Details: On Wednesday evening in the Capitol, Manchin met with the group, which includes Sens. Kevin Cramer (R-N.D.), Tom Carper (D-Del.), Bill Cassidy (R-La.), John Hickenlooper (D-Colo.), Mark Kelly (D-Ariz.), Mitt Romney (R-Utah), Brian Schatz (D-Hawaii), Kyrsten Sinema (D-Ariz.) and Mark Warner (D-Va.).
- Manchin said he'd indicated to his colleagues that "'there are options that are going to be there that you might have to consider'... I was as honest as I could be.”
- He also told senators that the Senate Energy and Natural Resources Committee that he chairs already has studied specific proposals on climate and energy independence, which many of them thought was the core charge of their bipartisan gatherings.
Manchin insisted in our interview that he still wants to include Republicans in the conversations, even if Democrats ultimately take a party-line route.
- “I've been trying to get input... it informs a lot of decisions."
Between the lines: Manchin suggested there's more agreement on the deficit reduction side of the equation than on new spending for renewable energy.
- He’s deeply skeptical of any additional tax credits for electric vehicles if the money just goes to Chinese manufacturers.
What we're watching: Inflation has been a top concern of Manchin’s and he seems most interested in the deficit reduction provisions of any potential reconciliation bill.

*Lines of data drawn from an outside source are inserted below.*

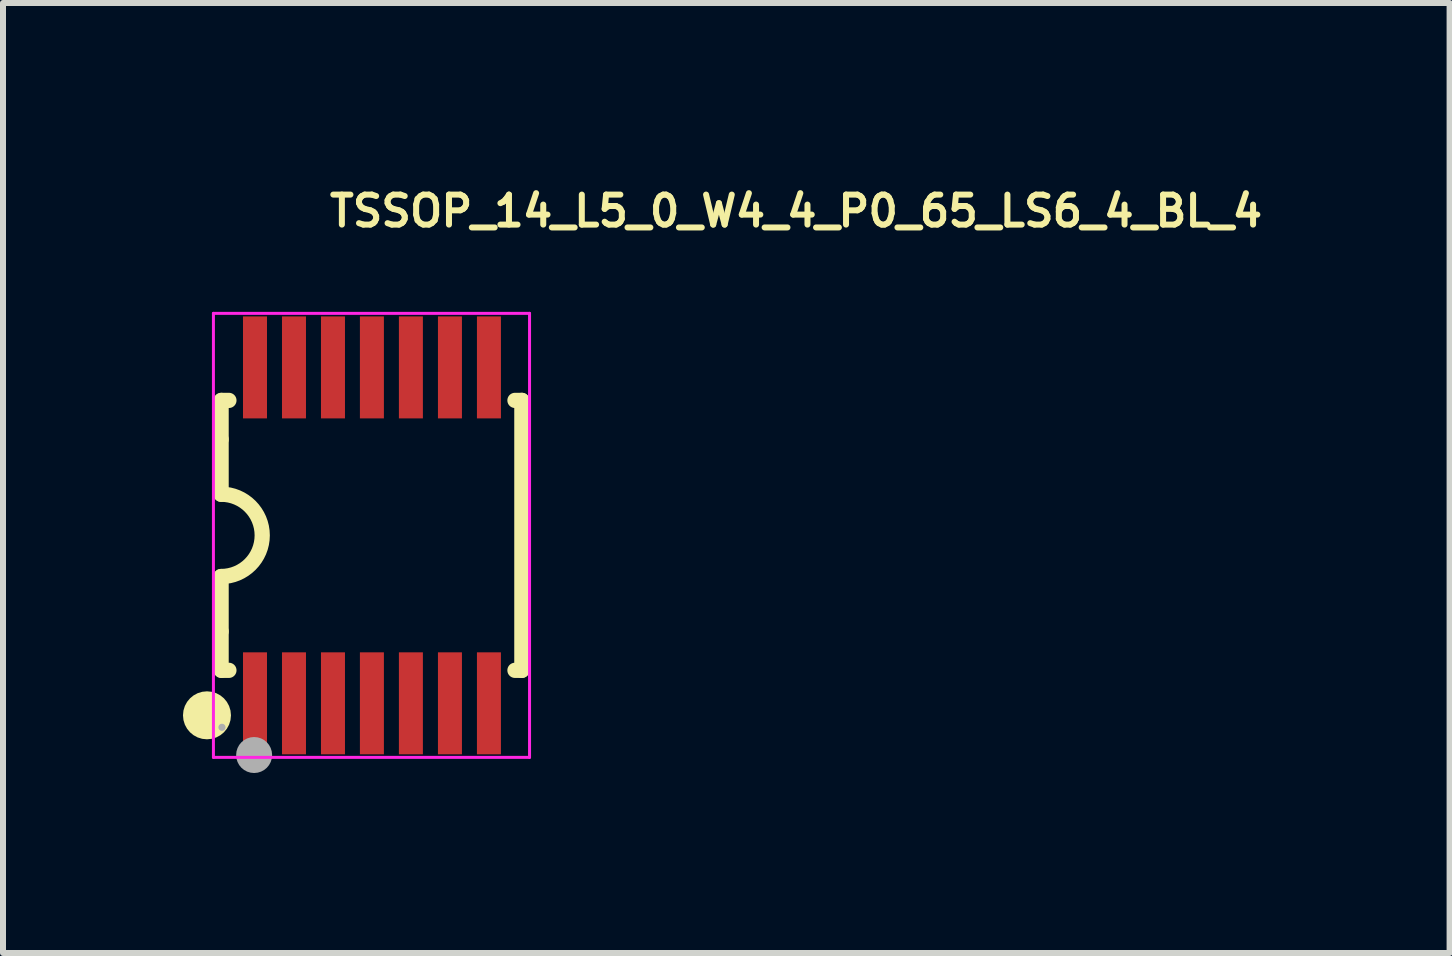
<source format=kicad_pcb>
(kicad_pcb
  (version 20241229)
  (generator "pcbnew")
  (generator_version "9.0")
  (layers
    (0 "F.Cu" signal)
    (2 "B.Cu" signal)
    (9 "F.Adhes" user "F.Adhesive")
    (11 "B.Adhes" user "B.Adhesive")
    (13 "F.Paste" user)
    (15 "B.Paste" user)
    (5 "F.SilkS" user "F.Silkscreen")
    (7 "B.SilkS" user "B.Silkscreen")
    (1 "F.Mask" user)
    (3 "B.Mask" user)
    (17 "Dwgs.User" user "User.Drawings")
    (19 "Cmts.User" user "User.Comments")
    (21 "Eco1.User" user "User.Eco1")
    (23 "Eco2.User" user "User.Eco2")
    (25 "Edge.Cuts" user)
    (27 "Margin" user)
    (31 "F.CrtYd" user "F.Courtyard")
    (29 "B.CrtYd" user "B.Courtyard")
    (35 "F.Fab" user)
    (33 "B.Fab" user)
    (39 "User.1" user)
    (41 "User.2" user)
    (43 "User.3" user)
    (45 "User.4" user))
  (footprint "TSSOP_14_L5_0_W4_4_P0_65_LS6_4_BL_4"
    (layer "F.Cu")
    (at 3.143 5.875)
    (property "Reference" "TSSOP_14_L5_0_W4_4_P0_65_LS6_4_BL_4" (at -0.75 -5.407 0) (layer "F.SilkS") (effects (font (size 0.5 0.5) (thickness 0.1)) (justify left)))
    (fp_line (start -2.507 -1.6) (end -2.507 -2.25) (stroke (width 0.254) (type solid)) (layer "F.SilkS"))
    (fp_line (start -2.507 -0.685) (end -2.507 -1.6) (stroke (width 0.254) (type solid)) (layer "F.SilkS"))
    (fp_line (start -2.507 1.601) (end -2.507 0.686) (stroke (width 0.254) (type solid)) (layer "F.SilkS"))
    (fp_line (start -2.507 1.601) (end -2.507 2.25) (stroke (width 0.254) (type solid)) (layer "F.SilkS"))
    (fp_line (start -2.493 -2.25) (end -2.377 -2.25) (stroke (width 0.254) (type solid)) (layer "F.SilkS"))
    (fp_line (start -2.377 2.25) (end -2.493 2.25) (stroke (width 0.254) (type solid)) (layer "F.SilkS"))
    (fp_line (start 2.392 -2.25) (end 2.507 -2.25) (stroke (width 0.254) (type solid)) (layer "F.SilkS"))
    (fp_line (start 2.507 -2.25) (end 2.507 2.25) (stroke (width 0.254) (type solid)) (layer "F.SilkS"))
    (fp_line (start 2.507 2.25) (end 2.392 2.25) (stroke (width 0.254) (type solid)) (layer "F.SilkS"))
    (fp_arc (start -2.5425 3) (mid -2.9425 3) (end -2.5425 3) (stroke (width 0.4) (type solid)) (layer "F.SilkS"))
    (fp_arc (start -2.5075 -0.686) (mid -1.8215 0) (end -2.5075 0.686) (stroke (width 0.254) (type solid)) (layer "F.SilkS"))
    (fp_line (start -2.635 -3.701) (end -2.635 3.701) (stroke (width 0.05) (type solid)) (layer "F.CrtYd"))
    (fp_line (start -2.635 3.701) (end 2.635 3.701) (stroke (width 0.05) (type solid)) (layer "F.CrtYd"))
    (fp_line (start 2.635 -3.701) (end -2.635 -3.701) (stroke (width 0.05) (type solid)) (layer "F.CrtYd"))
    (fp_line (start 2.635 3.701) (end 2.635 -3.701) (stroke (width 0.05) (type solid)) (layer "F.CrtYd"))
    (fp_arc (start -2.4625 3.2) (mid -2.5225 3.2) (end -2.4625 3.2) (stroke (width 0.06) (type solid)) (layer "F.Fab"))
    (fp_arc (start -1.8065 3.662) (mid -2.1065 3.662) (end -1.8065 3.662) (stroke (width 0.3) (type solid)) (layer "F.Fab"))
    (pad "1" smd rect (at -1.942 2.8) (size 0.4 1.7) (layers "F.Cu" "F.Mask" "F.Paste"))
    (pad "2" smd rect (at -1.292 2.8) (size 0.4 1.7) (layers "F.Cu" "F.Mask" "F.Paste"))
    (pad "3" smd rect (at -0.642 2.8) (size 0.4 1.7) (layers "F.Cu" "F.Mask" "F.Paste"))
    (pad "4" smd rect (at 0.007 2.8) (size 0.4 1.7) (layers "F.Cu" "F.Mask" "F.Paste"))
    (pad "5" smd rect (at 0.657 2.8) (size 0.4 1.7) (layers "F.Cu" "F.Mask" "F.Paste"))
    (pad "6" smd rect (at 1.308 2.8) (size 0.4 1.7) (layers "F.Cu" "F.Mask" "F.Paste"))
    (pad "7" smd rect (at 1.958 2.8) (size 0.4 1.7) (layers "F.Cu" "F.Mask" "F.Paste"))
    (pad "8" smd rect (at 1.958 -2.8) (size 0.4 1.7) (layers "F.Cu" "F.Mask" "F.Paste"))
    (pad "9" smd rect (at 1.308 -2.8) (size 0.4 1.7) (layers "F.Cu" "F.Mask" "F.Paste"))
    (pad "10" smd rect (at 0.657 -2.8) (size 0.4 1.7) (layers "F.Cu" "F.Mask" "F.Paste"))
    (pad "11" smd rect (at 0.007 -2.8) (size 0.4 1.7) (layers "F.Cu" "F.Mask" "F.Paste"))
    (pad "12" smd rect (at -0.642 -2.8) (size 0.4 1.7) (layers "F.Cu" "F.Mask" "F.Paste"))
    (pad "13" smd rect (at -1.292 -2.8) (size 0.4 1.7) (layers "F.Cu" "F.Mask" "F.Paste"))
    (pad "14" smd rect (at -1.942 -2.8) (size 0.4 1.7) (layers "F.Cu" "F.Mask" "F.Paste")))
  (gr_rect
    (start -3 -3)
    (end 21.116 12.837)
    (stroke (width 0.1) (type default))
    (fill no)
    (layer "Edge.Cuts")))
</source>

- He’s eager to authorize Medicare to negotiate directly with pharmaceutical companies over the price of prescription drugs to save billions of dollars for taxpayers.
He's also comfortable with more money for the IRS to help increase tax collection.
- And while he would still like to raise the corporate tax rate from 21% to 25%, he knows Sinema is opposed and he’ll settle for establishing a domestic minimum rate of 15%.